OJSC OGK-6
- Native name: ОАО «ОГК-6»
- Company type: Public (OAO)
- Industry: Power generation
- Predecessor: RAO UES
- Founded: 16 March 2005
- Defunct: 1 November 2011
- Fate: Merged with OGK-2
- Successor: OGK-2
- Headquarters: Moscow, Russia
- Key people: Alexey Mityushov (CEO)
- Products: Power and heat
- Revenue: US$1.5 billion (2007)
- Number of employees: 6,100 (2007)
- Parent: Gazprom

= OGK-6 =

Defunct Russian power generation company

The Sixth Wholesale Power Market Generating Company JSC (OGK-6) was a Russian power generation company formed by merger of six generation companies. In 2006, the following power plants were merged into single company:

- Novocherkassk GRES – 2,112 MW,
- Kirishi GRES – 2,100 MW
- Ryazan GRES – 2,650 MW
- Krasnoyarsk-2 GRES - 1,250 MW
- Cherepovets GRES - 1,050 MW
- GRES-24–310 MW (at Novomichurinsk; merged with Ryazan GRES in November 2008)

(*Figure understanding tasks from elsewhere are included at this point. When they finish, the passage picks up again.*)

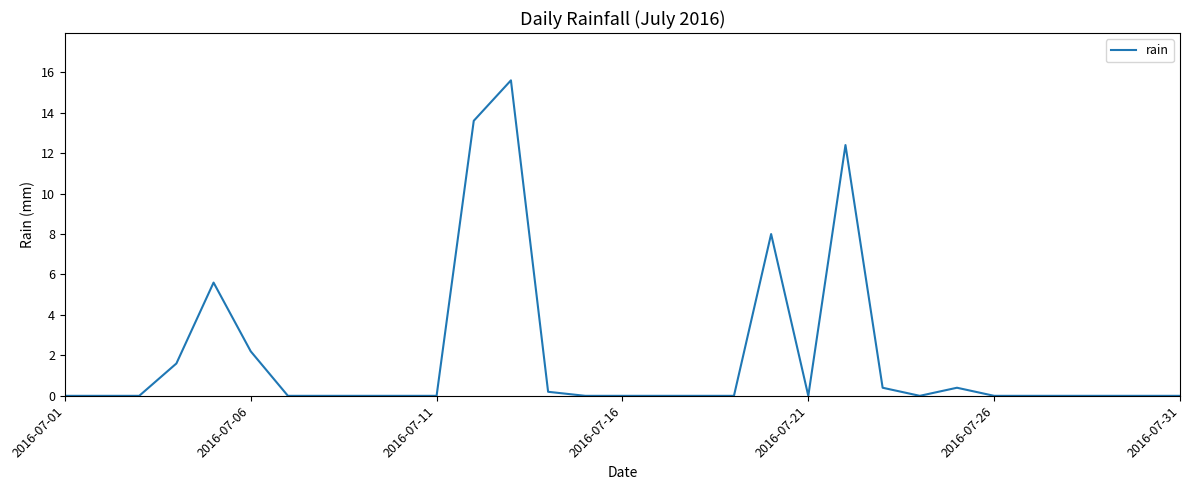

What is the maximum value shown in the chart?

15.6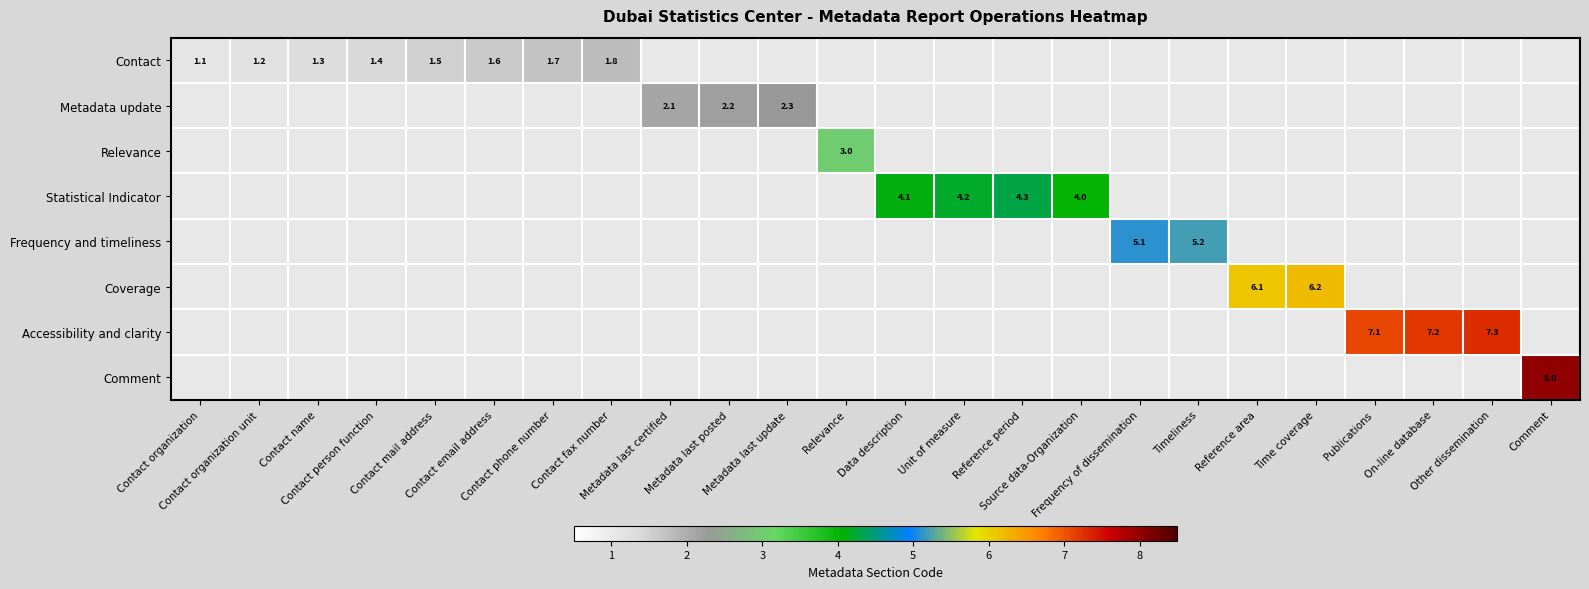

Is the value of Contact at Source data-Organization greater than the value of Relevance at Metadata last update?

No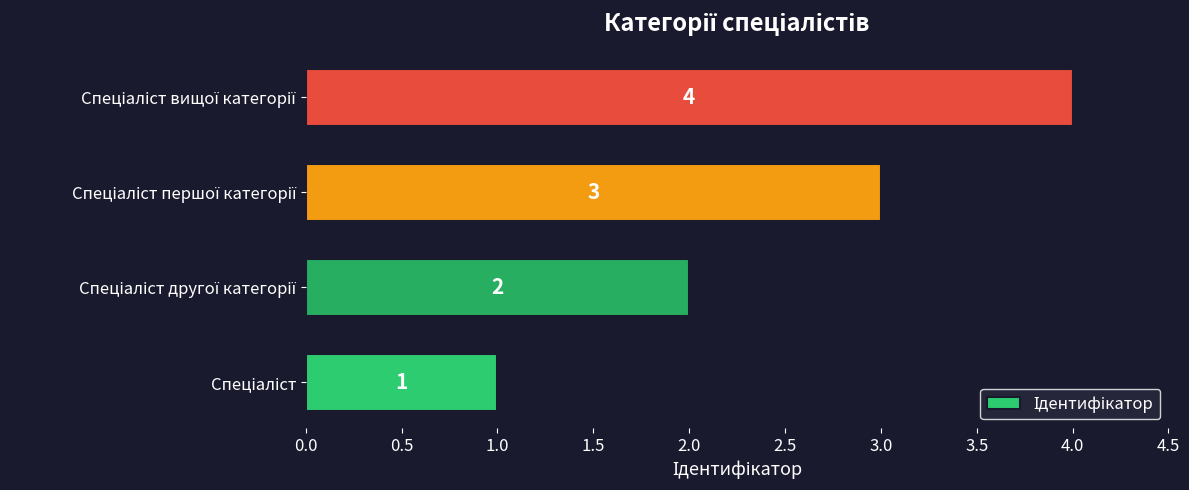

What is the maximum value shown in the chart?

4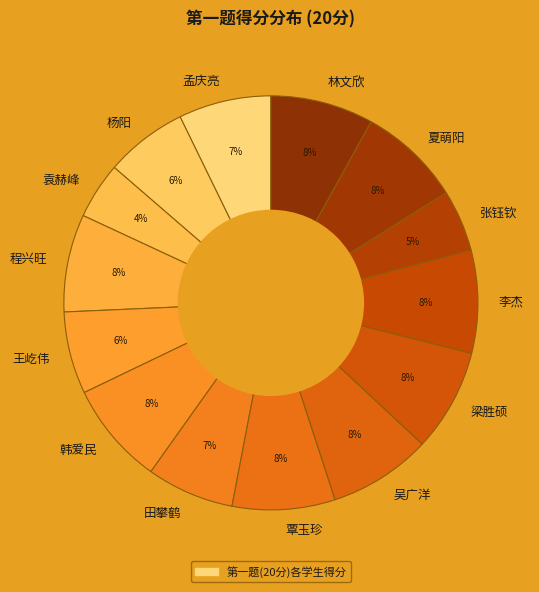

Between 夏萌阳 and 孟庆亮, which is larger?

夏萌阳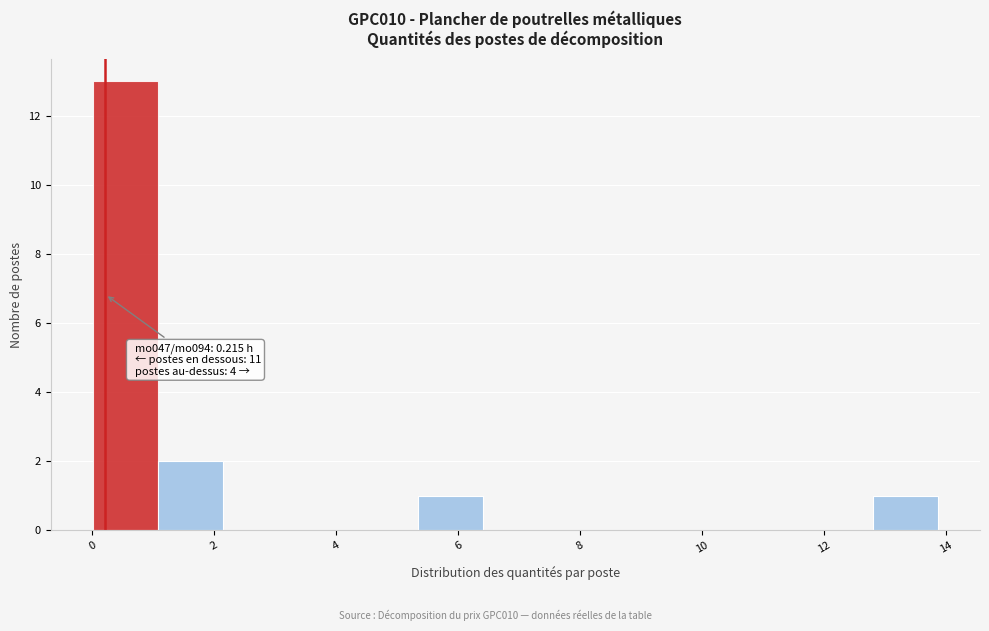

Which range on the x-axis has the tallest bar?

0.0 to 1.0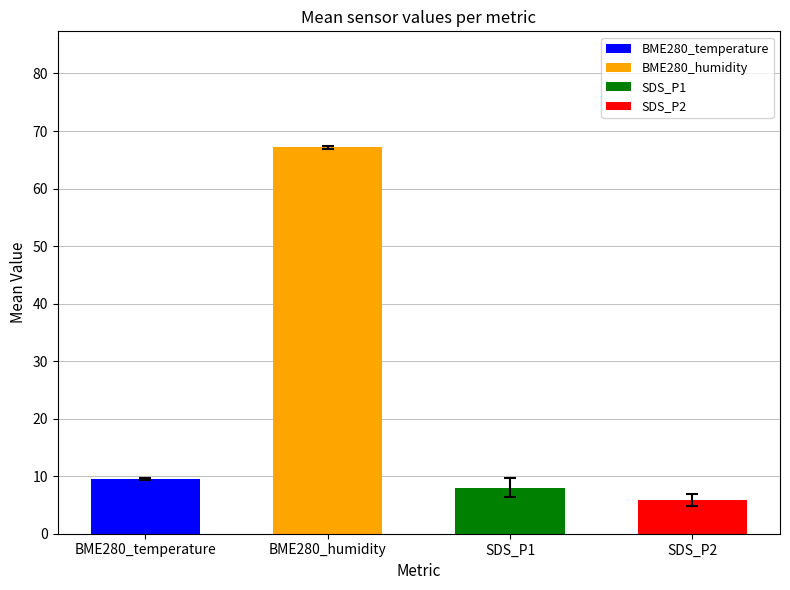

True or false: the data shows 67.2 at BME280_humidity.

True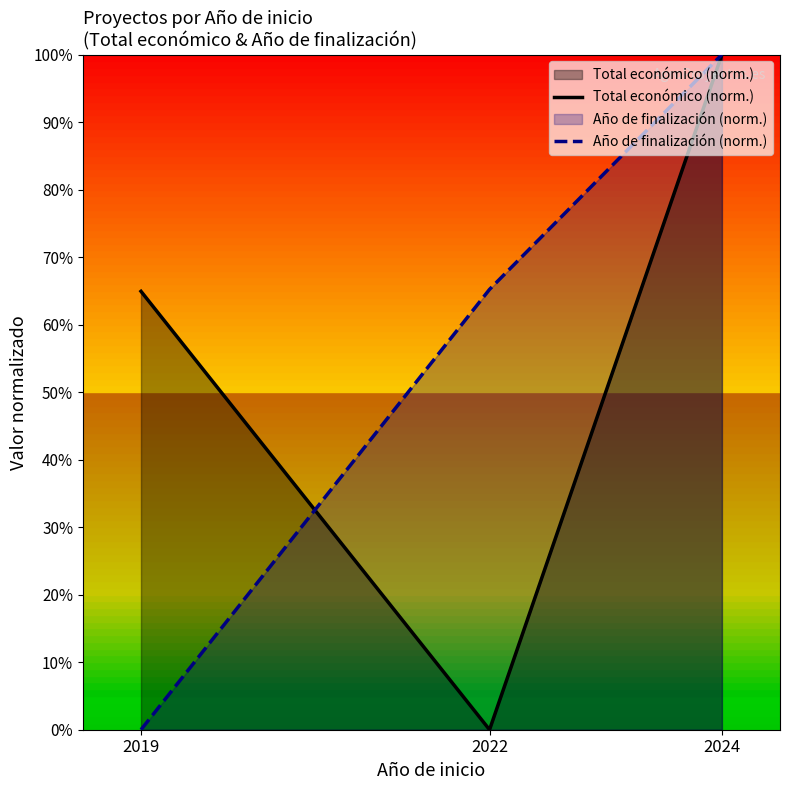

Reading left to right, extract all data points from this chart.

Total económico (norm.): 2019=0.6	2022=0.0	2024=1.0
Año de finalización (norm.): 2019=0.0	2022=0.7	2024=1.0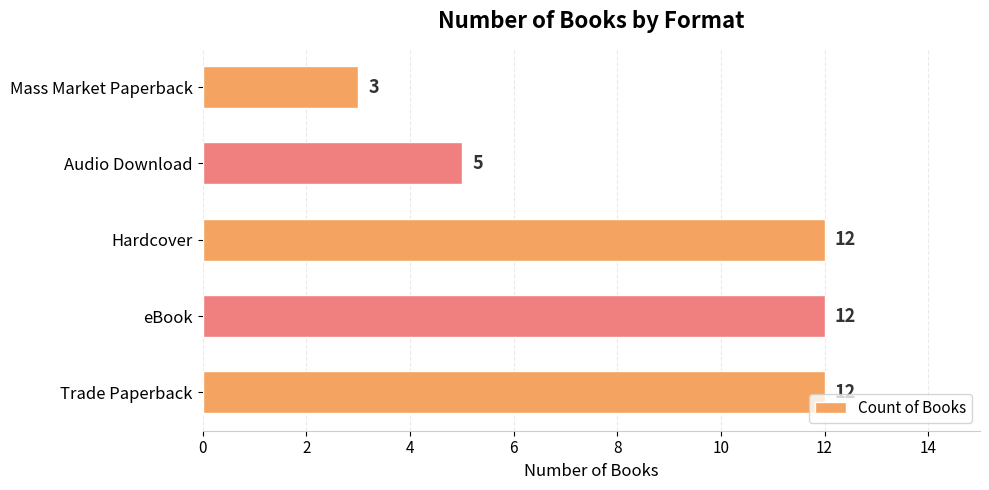

Reading bottom to top, list all the values displayed in this chart.

Trade Paperback=12	eBook=12	Hardcover=12	Audio Download=5	Mass Market Paperback=3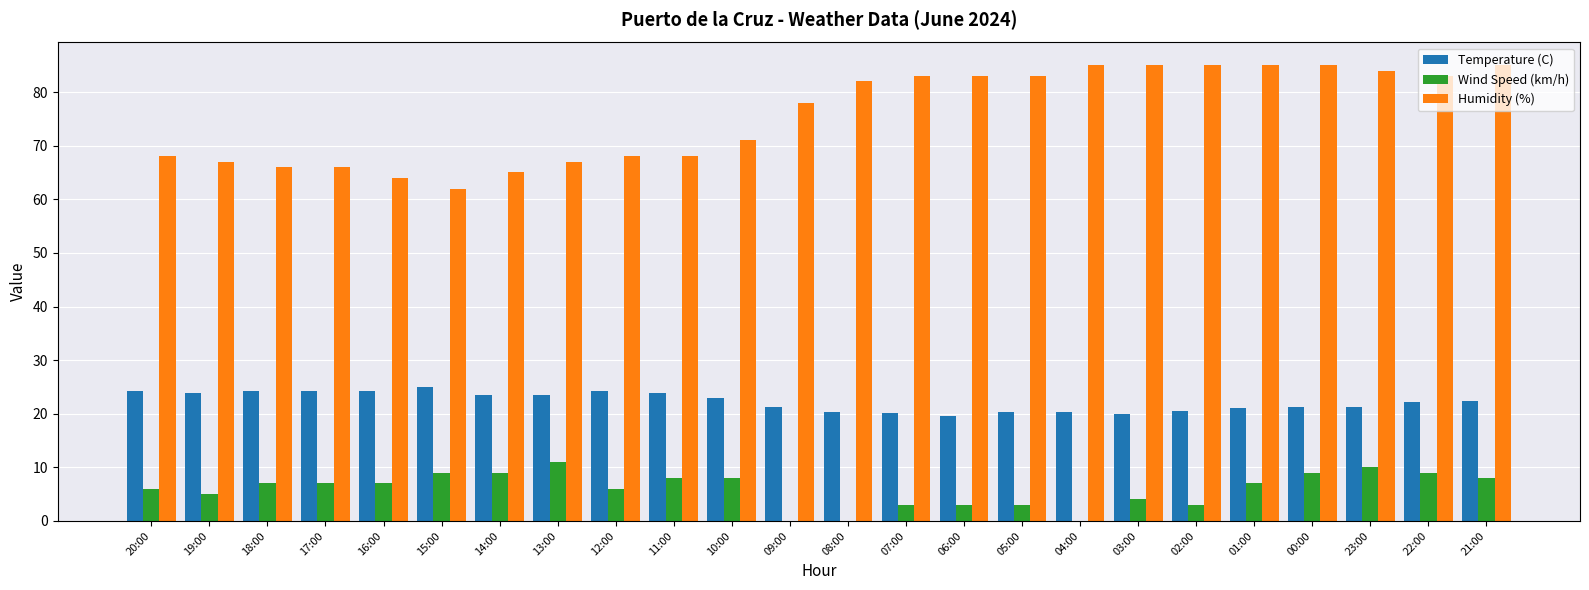

How many distinct data groups are displayed?

3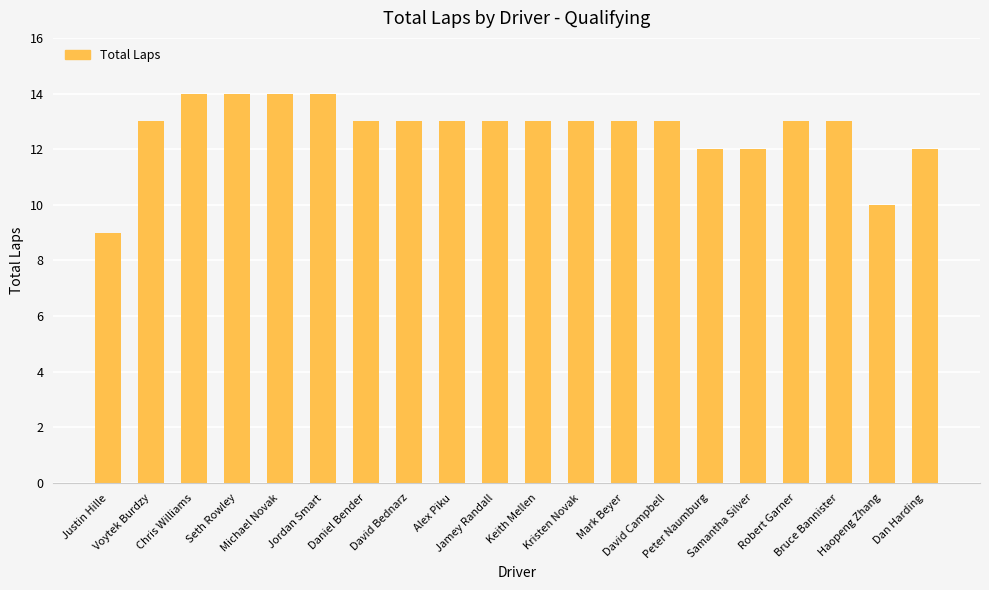

Does the chart contain stacked bars?

No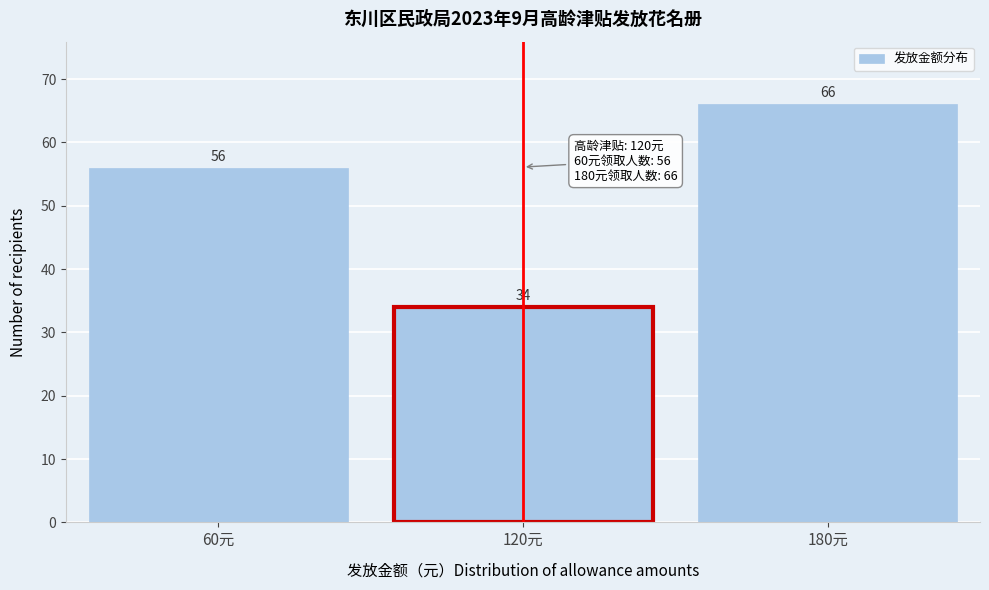

Reading left to right, list every bar in this chart as the range it spans on the x-axis followed by its height.

30 to 90: 56
90 to 150: 34
150 to 210: 66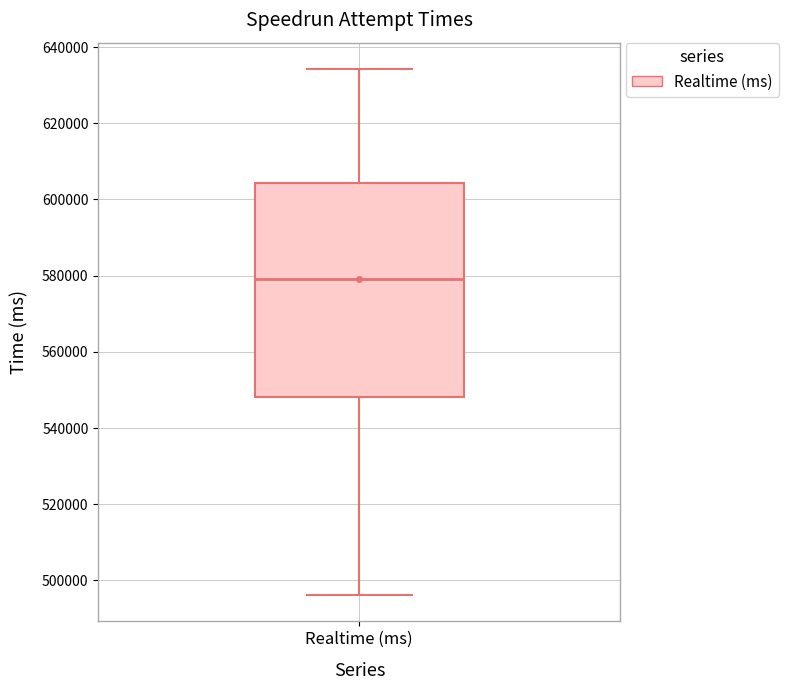

Read this box plot against the y-axis: the position of the median line, the range covered by the box, and the ends of both whiskers. The values are not printed on the chart, so give them approximately, as read against the axis.

median 580000, box 548000 to 604000, whiskers 496000 to 634000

The installed capacity of all six thermal power plants was about 9,052 MW which made OGK-6 the fourth largest power company by installed capacity in Russia. The total installed heat of OGK-6 plants amounted to 2,704 Gcal/h. The power output of the OGK-6 power plants in 2007 was around 32.065 TWh.

OGK-6 shares were traded on MICEX and RTS.

In April 2010, it was announced that Gazprom, the major shareholder of OGK-2 and OGK-6, will merger OGK-6 into OGK-2 to create a single company with 10 power stations and a capacity of 17,750 MW. The merger was completed by 1 November 2011.